* **What the exercise asks**
Only one span of the material below is wanted. Output it exactly, from the line with "LE LINER DE" through the line with "Tutti i Magazine", without any pictures.

* **Data to use**
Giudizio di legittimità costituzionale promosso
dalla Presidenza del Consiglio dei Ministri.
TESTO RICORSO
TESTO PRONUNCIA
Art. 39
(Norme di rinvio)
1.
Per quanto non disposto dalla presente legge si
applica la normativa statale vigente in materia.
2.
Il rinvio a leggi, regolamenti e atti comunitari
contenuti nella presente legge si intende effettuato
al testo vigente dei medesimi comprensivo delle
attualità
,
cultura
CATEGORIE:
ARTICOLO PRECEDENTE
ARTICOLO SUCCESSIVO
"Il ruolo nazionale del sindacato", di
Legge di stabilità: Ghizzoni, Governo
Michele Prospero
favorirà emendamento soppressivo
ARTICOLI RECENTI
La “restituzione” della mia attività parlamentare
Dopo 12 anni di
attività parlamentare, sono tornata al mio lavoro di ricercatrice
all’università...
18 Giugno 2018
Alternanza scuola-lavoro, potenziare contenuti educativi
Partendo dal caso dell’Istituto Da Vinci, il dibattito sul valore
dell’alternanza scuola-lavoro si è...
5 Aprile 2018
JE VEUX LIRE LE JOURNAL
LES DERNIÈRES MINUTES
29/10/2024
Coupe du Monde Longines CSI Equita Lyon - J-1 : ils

---

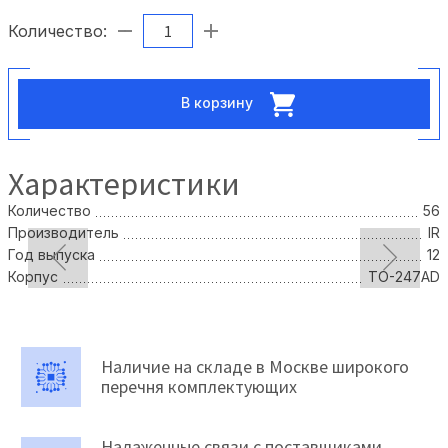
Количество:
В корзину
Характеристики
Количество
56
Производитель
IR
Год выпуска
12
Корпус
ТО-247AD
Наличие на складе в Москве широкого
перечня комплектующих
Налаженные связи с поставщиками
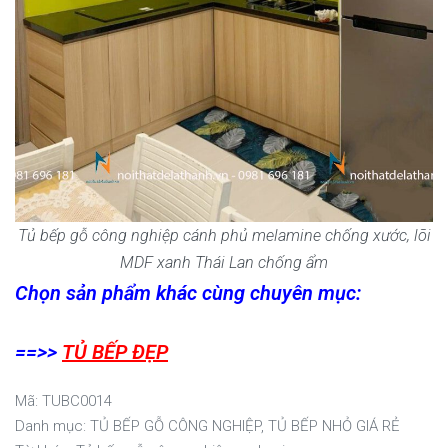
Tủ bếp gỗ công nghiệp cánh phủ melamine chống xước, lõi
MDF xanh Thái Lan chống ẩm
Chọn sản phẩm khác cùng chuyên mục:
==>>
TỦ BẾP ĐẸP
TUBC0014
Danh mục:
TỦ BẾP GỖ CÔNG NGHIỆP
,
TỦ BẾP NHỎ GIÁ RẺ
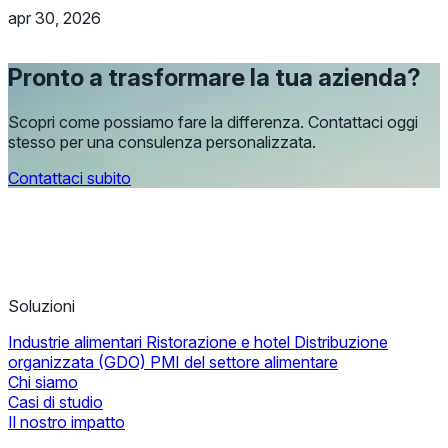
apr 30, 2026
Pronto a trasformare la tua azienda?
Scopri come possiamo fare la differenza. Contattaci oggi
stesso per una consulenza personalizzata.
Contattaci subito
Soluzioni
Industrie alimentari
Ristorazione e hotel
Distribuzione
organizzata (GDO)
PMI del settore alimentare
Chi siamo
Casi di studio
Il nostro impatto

---

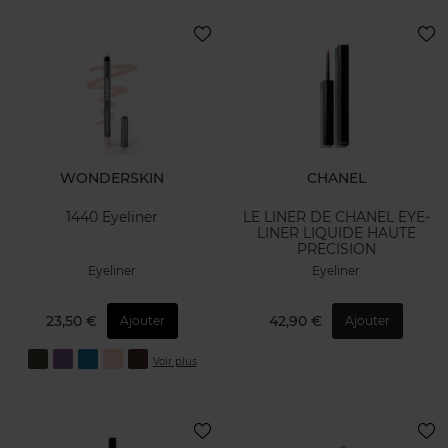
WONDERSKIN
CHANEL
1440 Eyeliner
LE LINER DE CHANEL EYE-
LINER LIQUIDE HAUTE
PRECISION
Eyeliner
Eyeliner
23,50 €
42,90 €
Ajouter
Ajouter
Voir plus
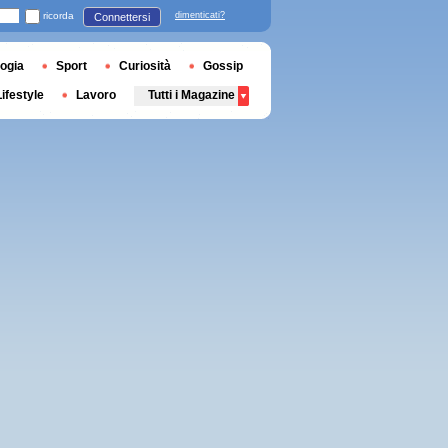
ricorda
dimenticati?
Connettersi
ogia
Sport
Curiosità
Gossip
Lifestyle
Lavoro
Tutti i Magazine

* **Answer section**
LE LINER DE CHANEL EYE-
LINER LIQUIDE HAUTE
PRECISION
Eyeliner
Eyeliner
23,50 €
42,90 €
Ajouter
Ajouter
Voir plus
ricorda
dimenticati?
Connettersi
ogia
Sport
Curiosità
Gossip
Lifestyle
Lavoro
Tutti i Magazine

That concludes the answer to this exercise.